1851 recit de voyage
henry de MONFREID - les secrets de la Mer Rouge

henry de MONFREID - les secrets de la Mer Rouge

Henry de Monfreid arrive à trente-deux ans à Djibouti où il devient commerçant en cuirs et cafés. Cette existence le lasse vite, et il achète un boutre, engage deux matelots somalis, un mousse et se lance dans l'aventure. La pêche aux perles d'abord, puis surtout le commerce des armes.


Ce ne sont plus que bagarres, poursuites, chassés-croisés entre trafiquants et policiers de la mer, tempêtes, sur cette mer Rouge qui retint Henry de Monfreid sa vie durant et qui fascinera tous les lecteurs de cette extraordinaire épopée.
1932 recit de voyage
Henry MILLER - Tropique du Cancer

Henry MILLER - Tropique du Cancer

Le premier et le plus connu des ouvrages de Henry Miller (1891-1980), Tropique du Cancer, parut à Paris en 1934, grâce à l'aide de la femme de lettres américaine Anaïs Nin. L'auteur avait quarante ans, était marié et père de famille. Il aurait pu appartenir à la génération littéraire de Dos Passos et de Steinbeck si le contenu sexuel du livre n'avait pas différé jusqu'en 1961 sa publication aux États-Unis.

Ce récit personnel retrace avec intensité la vie affective et intellectuelle d'un Américain à Paris. Vu comme une ville lumineuse et sordide, Paris pousse dans son corps comme un cancer et grandit jusqu'à ce qu'elle l'ait dévoré. Cette ville tentaculaire, en rien rassurante, est un berceau de « naissances artificielles », où l'auteur retrouve le reflet de son visage dans les rues aux pavés inégaux, sur les murs constellés d'affiches, et où il lui faut s'affaler sur un banc, le ventre creux. Son désir : « Me promener dans le jardin des Tuileries et bander en regardant les statues muettes. Ou bien errer le long de la Seine, la nuit, errer sans fin, devenir fou de sa beauté. » En infatigable marcheur à l'oreille éveillée, aux narines ouvertes aux relents de choux et de pissotière comme au parfum des fraises sur le marché. Les monuments, les maisons, les parcs ne sont qu'un épiderme urbain surpris en flagrant délit d'osmose.

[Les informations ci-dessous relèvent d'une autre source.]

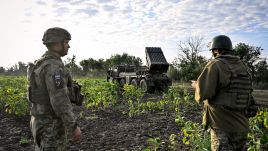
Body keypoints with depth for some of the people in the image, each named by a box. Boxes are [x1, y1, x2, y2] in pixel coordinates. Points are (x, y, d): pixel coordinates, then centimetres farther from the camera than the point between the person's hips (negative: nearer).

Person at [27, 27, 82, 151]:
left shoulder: (42, 64, 11)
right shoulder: (53, 66, -22)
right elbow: (60, 100, -27)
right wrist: (74, 126, -20)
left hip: (42, 121, 10)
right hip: (51, 125, -10)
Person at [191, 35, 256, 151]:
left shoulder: (215, 65, -13)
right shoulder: (243, 67, 7)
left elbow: (202, 94, -19)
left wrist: (196, 85, 4)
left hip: (224, 129, -6)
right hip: (243, 128, 7)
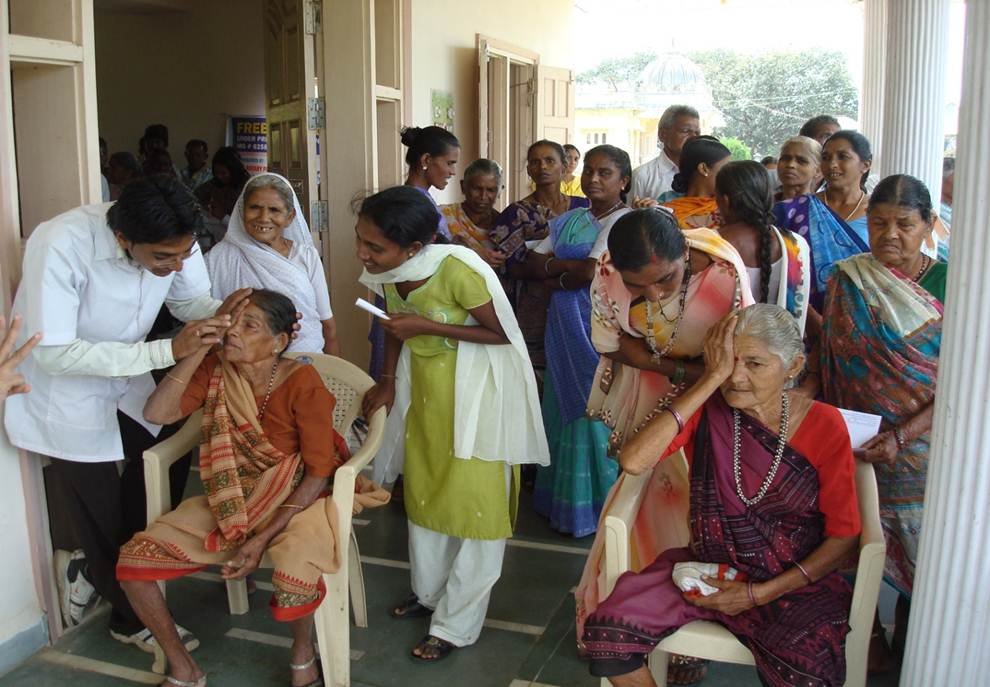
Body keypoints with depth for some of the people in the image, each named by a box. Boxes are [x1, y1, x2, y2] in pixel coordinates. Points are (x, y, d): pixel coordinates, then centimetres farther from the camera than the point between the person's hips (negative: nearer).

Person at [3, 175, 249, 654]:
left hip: (127, 374, 5)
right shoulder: (60, 245, -35)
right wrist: (168, 351, -39)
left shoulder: (174, 242, -19)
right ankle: (132, 618, 25)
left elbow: (191, 299, -3)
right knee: (98, 511, 3)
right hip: (63, 387, -5)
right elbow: (54, 353, -34)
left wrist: (220, 313, -28)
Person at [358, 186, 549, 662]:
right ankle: (429, 590, 39)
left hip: (475, 387, -7)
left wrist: (428, 327, -29)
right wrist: (387, 380, 0)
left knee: (472, 497, 2)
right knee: (423, 486, 17)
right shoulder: (387, 271, -12)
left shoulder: (459, 271, -31)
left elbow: (503, 334, -22)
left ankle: (456, 623, 16)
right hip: (424, 384, 7)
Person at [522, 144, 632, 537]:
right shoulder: (568, 221, 14)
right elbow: (531, 264, 7)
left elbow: (591, 272, -20)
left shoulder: (623, 221, -9)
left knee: (593, 412, 0)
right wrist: (566, 265, -11)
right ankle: (564, 498, 26)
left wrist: (555, 276, -4)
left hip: (599, 327, -7)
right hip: (564, 327, 7)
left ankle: (594, 507, 14)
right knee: (564, 409, 13)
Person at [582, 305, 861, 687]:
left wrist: (758, 594, -13)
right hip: (707, 569, 2)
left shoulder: (824, 426, -8)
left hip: (794, 582, -1)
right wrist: (712, 378, -24)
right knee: (606, 633, -18)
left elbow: (844, 535, -4)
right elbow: (633, 461, -24)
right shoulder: (706, 410, -6)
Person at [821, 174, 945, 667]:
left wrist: (901, 437, -20)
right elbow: (829, 362, 3)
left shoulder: (946, 285, -5)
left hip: (923, 446, 0)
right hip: (858, 445, 1)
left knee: (920, 550, 9)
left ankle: (907, 643, 32)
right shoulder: (847, 281, -2)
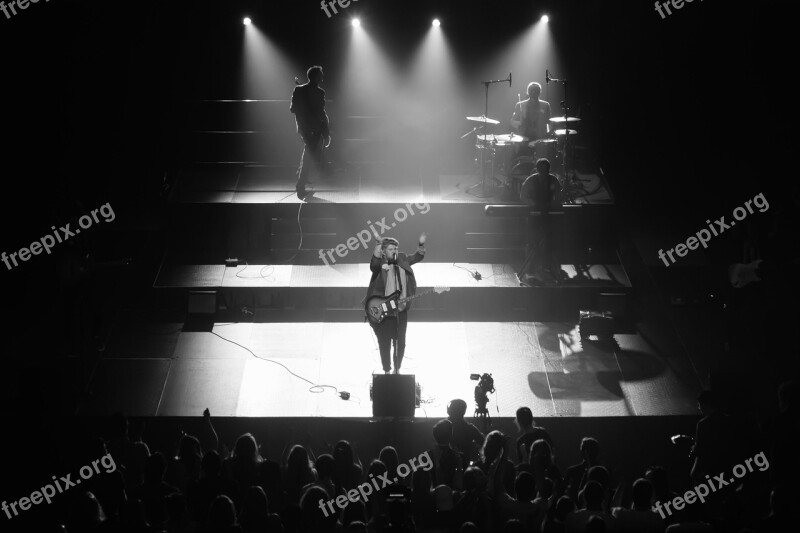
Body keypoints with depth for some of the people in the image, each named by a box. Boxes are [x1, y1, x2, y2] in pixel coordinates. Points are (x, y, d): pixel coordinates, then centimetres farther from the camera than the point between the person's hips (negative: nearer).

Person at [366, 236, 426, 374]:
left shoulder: (402, 261, 13)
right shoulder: (379, 263, -2)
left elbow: (418, 257, 24)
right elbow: (373, 266, -24)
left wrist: (421, 245, 9)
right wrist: (376, 256, -41)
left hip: (401, 309, 4)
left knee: (400, 342, 6)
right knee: (384, 342, 0)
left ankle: (397, 369, 20)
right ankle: (387, 371, 8)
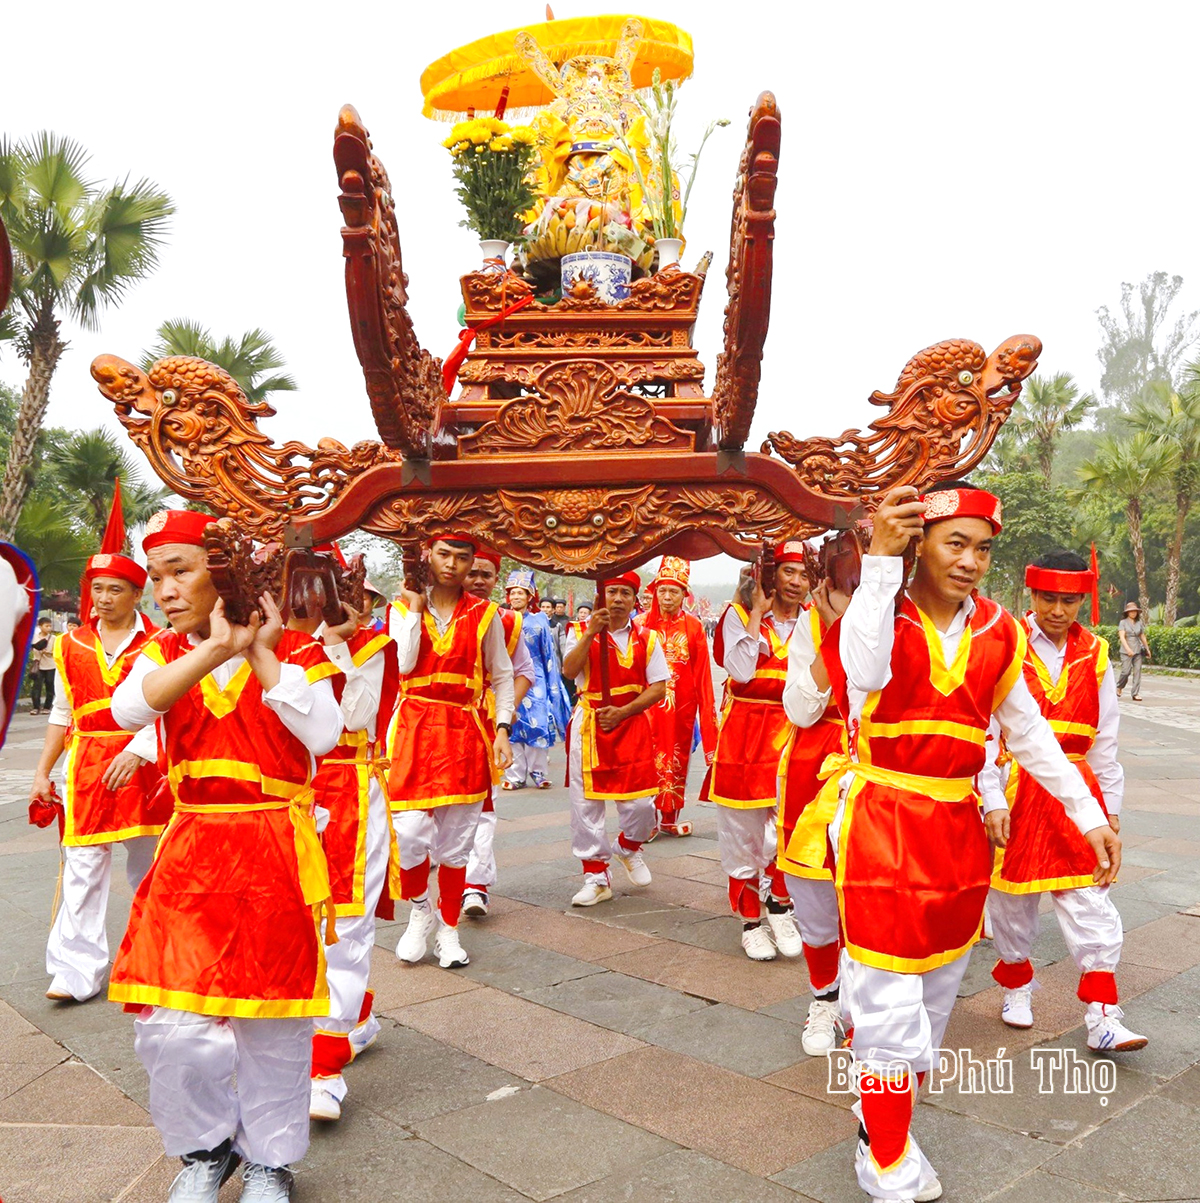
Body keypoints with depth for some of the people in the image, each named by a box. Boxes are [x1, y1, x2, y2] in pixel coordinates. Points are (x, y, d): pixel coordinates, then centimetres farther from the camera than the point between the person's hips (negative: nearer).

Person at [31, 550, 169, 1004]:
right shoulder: (71, 646, 10)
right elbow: (61, 714, 15)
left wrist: (135, 753, -23)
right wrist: (43, 771, 12)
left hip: (145, 765, -2)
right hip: (87, 765, 2)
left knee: (148, 863, 10)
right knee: (82, 866, -2)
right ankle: (77, 970, 4)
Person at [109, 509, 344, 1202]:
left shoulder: (293, 651, -2)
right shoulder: (164, 653, 7)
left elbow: (323, 736, -18)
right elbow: (129, 709, -15)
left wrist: (261, 654, -16)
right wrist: (215, 650, -21)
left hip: (276, 851, -2)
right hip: (192, 851, 3)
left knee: (270, 1020, 7)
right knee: (170, 1022, -1)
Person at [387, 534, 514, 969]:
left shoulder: (484, 614, 6)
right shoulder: (402, 608, 6)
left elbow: (502, 676, 9)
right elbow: (404, 664, -10)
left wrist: (503, 729, -1)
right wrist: (415, 607, -7)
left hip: (465, 732, 1)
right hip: (414, 726, 0)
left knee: (456, 839, 5)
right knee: (410, 831, -11)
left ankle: (448, 928, 23)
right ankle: (419, 910, 18)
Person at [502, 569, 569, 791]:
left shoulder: (539, 621, 5)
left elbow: (549, 656, 9)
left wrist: (553, 686, 7)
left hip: (534, 681, -1)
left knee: (537, 725, -3)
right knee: (512, 726, 0)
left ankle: (539, 774, 7)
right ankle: (515, 776, 7)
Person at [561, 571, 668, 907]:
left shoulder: (646, 638, 6)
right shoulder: (581, 632, 3)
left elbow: (658, 688, 1)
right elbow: (569, 670, -14)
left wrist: (622, 712, -10)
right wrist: (591, 632, -21)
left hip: (632, 723, 1)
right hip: (589, 725, 0)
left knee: (639, 802, -3)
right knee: (585, 803, 1)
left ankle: (629, 847, 31)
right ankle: (596, 877, 16)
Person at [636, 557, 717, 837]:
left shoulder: (693, 626, 2)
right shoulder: (642, 623, -1)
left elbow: (702, 672, 3)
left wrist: (706, 707, 1)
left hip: (683, 702, 2)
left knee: (678, 758, 9)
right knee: (651, 758, -4)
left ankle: (670, 817, 21)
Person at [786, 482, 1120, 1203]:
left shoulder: (999, 633, 4)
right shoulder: (881, 612, -9)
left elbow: (1030, 732, 14)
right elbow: (866, 671, -34)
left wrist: (1091, 815, 13)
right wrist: (882, 562, -35)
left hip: (958, 831, 5)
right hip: (881, 827, -5)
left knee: (935, 995, 17)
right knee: (891, 1005, -3)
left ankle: (885, 1117, 38)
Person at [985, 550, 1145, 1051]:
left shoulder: (1094, 655, 6)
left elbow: (1104, 739, 12)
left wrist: (1109, 805, 11)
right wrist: (994, 800, -15)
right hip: (1015, 790, -3)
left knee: (1090, 904, 0)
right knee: (1012, 897, 11)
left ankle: (1102, 1018, 7)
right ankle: (1017, 986, 34)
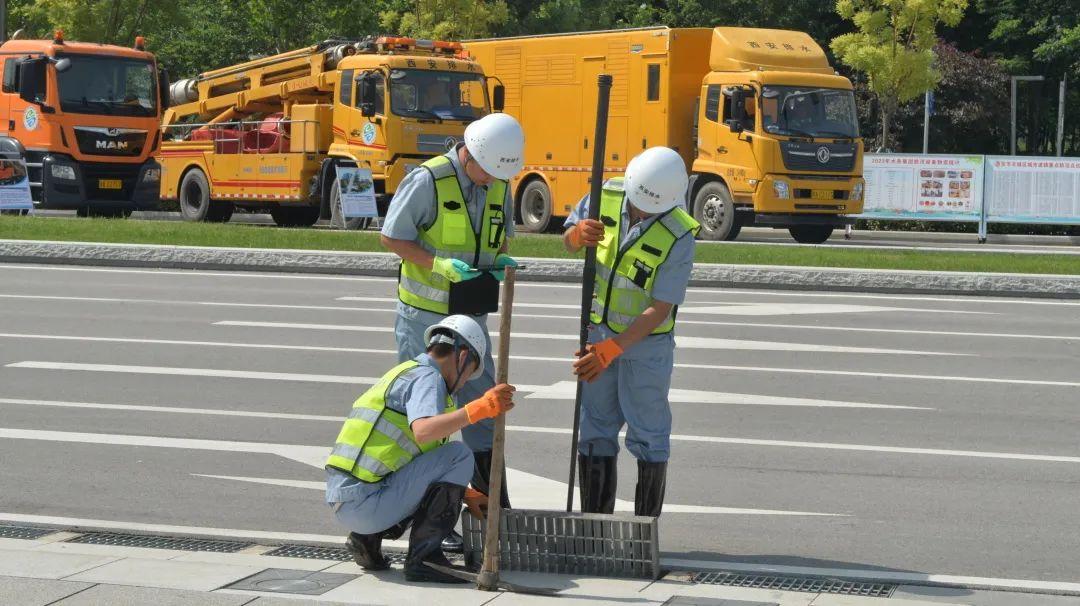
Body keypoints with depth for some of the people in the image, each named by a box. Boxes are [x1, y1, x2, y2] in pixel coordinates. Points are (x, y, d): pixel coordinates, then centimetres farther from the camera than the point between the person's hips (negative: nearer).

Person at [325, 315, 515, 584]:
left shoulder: (405, 374, 25)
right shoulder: (427, 377, -5)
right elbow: (423, 432, -28)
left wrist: (466, 495, 37)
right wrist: (479, 408, -28)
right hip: (366, 502, -10)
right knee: (459, 456, -7)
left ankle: (367, 537, 10)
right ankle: (423, 557, -7)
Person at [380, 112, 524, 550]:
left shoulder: (498, 184, 2)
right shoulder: (428, 180, -18)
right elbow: (391, 237, -14)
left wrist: (502, 260, -6)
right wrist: (441, 264, -25)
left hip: (469, 317, 7)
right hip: (423, 317, -6)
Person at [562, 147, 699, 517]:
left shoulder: (678, 237, -24)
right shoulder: (607, 195, -10)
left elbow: (659, 310, -24)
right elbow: (568, 243, 4)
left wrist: (610, 351, -30)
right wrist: (579, 234, -21)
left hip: (647, 341, -5)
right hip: (599, 330, 5)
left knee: (648, 436, 1)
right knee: (595, 430, 9)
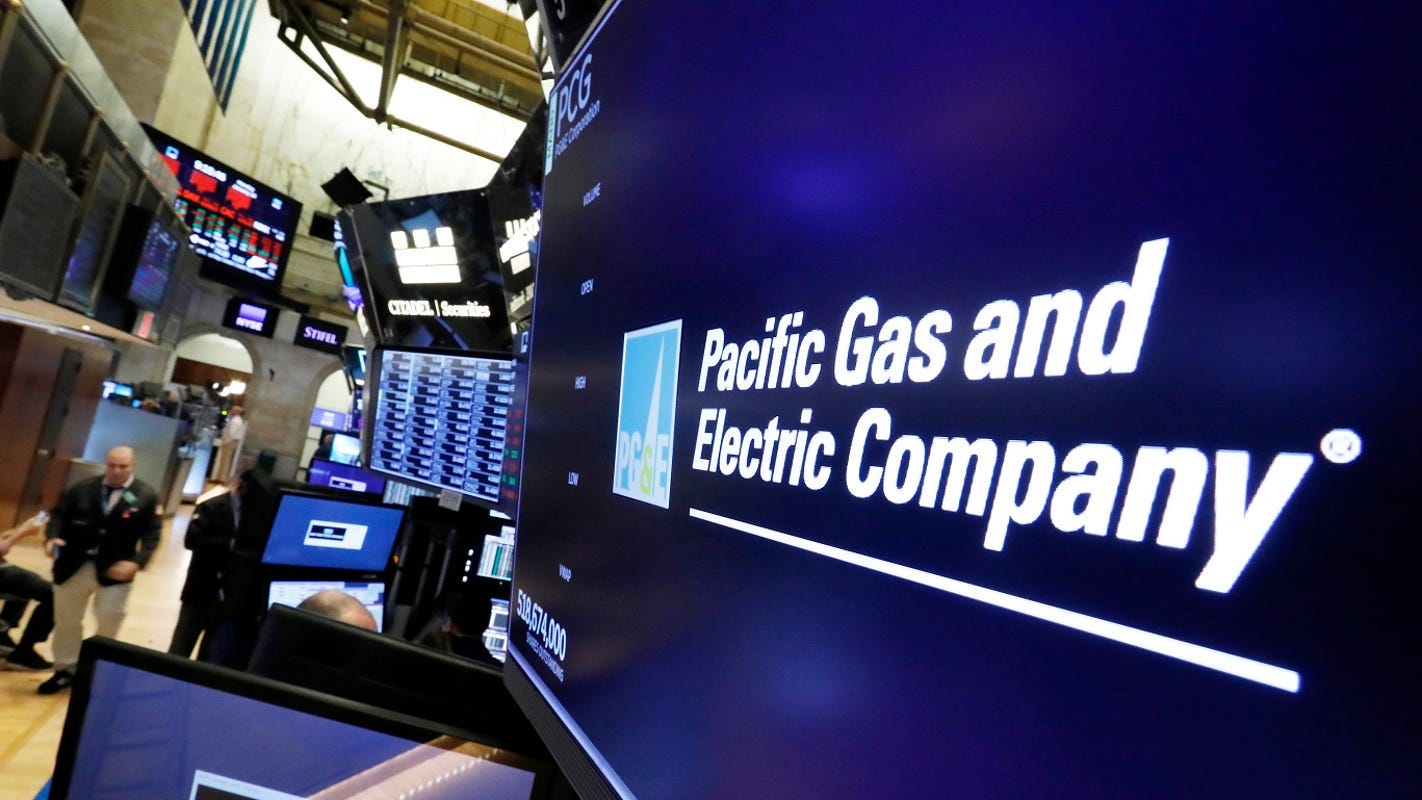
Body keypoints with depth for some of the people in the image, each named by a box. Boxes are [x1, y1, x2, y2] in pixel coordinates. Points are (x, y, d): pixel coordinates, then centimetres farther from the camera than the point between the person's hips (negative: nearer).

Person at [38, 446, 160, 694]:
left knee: (109, 623, 1)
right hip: (74, 565, 3)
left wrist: (136, 562, -20)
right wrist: (52, 537, -18)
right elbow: (59, 514, 3)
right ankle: (65, 670, 32)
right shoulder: (82, 488, 4)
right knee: (66, 620, 14)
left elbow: (151, 534, -6)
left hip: (115, 570, -2)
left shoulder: (146, 495, -3)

L'écriture se veut projection de la vie et des rythmes biologiques. Miller abolit toute hiérarchie entre le sexe et l'esprit, les viscères et les sentiments. L'érotisme ouvre à l'amour. La description explicite des rapports sexuels est portée par la conviction que « l'inertie est plus obscène que toute autre chose » : « Ayons un monde d'hommes et de femmes avec des dynamos entre les jambes. » Cette fiction autolibératrice, qui jette « un crachat au visage de l'art », a joui, non sans raisons, d'une réputation sulfureuse, car Tropique du Cancer est aussi un texte de littérature érotique.